Jim Hardman is an ex-Atlanta cop who was railroaded off the force on trumped up corruption charges. He now works as an unlicensed P.I. Hardman, who is white, has an African American partner named Hump. Hump played for a time in the NFL and provides the muscle and intimidation where needed. He's also Hardman's guide into the city's African-American neighborhoods.
As the novel opens, a businessman named Arch Campbell has hired Hardman to trail his daughter, Emily, and see how she's spending her time. Emily attends a local college and has been an outstanding student until recently when her grades and her attendance have begun to slide. It seems like a simple task, and Hardman trails the young woman to a seedy bar on the black side of town. But while he's watching Emily, two thugs jump him, beat him up badly, and warn him off the case.
Hardman agrees to drop the case, telling Emily's father that he's not getting paid enough to absorb that kind of punishment. But then Emily is murdered and it turns out that she's been dating a black crime boss known as The Man. The Man now summons Hardman and hires him to find Emily's killer.
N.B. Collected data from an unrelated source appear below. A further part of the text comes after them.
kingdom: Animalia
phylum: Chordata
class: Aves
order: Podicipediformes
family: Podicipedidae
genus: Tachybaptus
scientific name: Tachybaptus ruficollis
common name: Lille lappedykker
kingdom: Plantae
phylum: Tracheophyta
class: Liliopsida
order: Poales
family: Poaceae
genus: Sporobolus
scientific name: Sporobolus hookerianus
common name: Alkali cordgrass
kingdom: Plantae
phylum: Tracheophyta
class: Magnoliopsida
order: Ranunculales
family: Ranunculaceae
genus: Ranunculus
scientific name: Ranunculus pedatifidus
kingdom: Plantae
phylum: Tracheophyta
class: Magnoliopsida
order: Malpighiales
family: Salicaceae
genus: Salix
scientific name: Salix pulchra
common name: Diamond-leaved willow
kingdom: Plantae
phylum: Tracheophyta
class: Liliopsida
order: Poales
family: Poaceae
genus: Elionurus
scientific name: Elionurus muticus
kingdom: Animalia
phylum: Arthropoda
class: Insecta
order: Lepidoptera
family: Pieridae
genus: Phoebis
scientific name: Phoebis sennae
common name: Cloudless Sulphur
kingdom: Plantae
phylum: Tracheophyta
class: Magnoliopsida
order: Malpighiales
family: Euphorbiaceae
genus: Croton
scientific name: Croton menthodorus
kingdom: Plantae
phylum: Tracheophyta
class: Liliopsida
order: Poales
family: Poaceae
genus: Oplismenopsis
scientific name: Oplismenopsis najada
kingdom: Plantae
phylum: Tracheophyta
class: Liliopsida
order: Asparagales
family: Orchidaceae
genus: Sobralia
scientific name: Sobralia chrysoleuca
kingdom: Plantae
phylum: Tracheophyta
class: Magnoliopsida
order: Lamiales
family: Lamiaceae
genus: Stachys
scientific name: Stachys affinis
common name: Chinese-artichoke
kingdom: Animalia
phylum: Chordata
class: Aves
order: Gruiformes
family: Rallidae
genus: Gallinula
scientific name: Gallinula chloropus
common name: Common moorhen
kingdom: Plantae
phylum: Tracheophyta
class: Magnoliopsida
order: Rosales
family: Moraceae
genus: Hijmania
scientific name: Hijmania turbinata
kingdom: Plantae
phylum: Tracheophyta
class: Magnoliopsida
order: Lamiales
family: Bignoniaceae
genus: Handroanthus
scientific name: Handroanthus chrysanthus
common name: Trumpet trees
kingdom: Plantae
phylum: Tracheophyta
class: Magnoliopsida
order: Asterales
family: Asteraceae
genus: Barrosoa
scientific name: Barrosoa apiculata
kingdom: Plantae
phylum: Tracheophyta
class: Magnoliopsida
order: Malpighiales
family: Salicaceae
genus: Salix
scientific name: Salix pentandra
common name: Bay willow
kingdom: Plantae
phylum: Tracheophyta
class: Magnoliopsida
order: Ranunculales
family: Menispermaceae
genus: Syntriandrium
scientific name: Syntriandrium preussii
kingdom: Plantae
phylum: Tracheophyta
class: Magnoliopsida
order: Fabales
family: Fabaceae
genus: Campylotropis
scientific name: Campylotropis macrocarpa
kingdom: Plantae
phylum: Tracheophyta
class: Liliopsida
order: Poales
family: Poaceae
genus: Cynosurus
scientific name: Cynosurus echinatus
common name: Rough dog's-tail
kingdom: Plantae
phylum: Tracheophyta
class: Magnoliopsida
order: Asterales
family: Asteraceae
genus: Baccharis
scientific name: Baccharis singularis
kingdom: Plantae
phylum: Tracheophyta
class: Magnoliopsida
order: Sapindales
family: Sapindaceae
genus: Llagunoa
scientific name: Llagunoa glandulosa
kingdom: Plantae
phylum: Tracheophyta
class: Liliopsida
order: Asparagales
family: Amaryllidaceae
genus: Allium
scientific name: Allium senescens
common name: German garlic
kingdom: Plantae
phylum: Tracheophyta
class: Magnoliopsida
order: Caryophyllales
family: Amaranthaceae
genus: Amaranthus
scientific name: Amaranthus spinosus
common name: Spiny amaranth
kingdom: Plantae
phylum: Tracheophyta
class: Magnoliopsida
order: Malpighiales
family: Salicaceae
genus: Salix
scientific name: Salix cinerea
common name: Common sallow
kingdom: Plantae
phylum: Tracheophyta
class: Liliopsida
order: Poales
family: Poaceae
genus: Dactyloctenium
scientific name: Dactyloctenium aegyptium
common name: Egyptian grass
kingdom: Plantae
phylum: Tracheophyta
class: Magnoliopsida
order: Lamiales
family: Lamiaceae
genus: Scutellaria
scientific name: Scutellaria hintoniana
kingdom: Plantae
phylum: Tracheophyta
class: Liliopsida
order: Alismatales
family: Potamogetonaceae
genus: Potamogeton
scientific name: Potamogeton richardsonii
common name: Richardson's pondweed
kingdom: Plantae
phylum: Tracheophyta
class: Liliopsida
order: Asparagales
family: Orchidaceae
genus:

With Hump at his side, the two work and fight their way through Atlanta's dark underbelly, following the trail of a brutal crime that's not nearly as simple as it might appear on the surface.
This is a quick and entertaining read with lots of action and violence, and it will appeal to those readers who enjoy classic hardboiled novels. Be forewarned, however: this book reflects the language and cultural and sexual attitudes of the early 1970's. It's not remotely politically correct.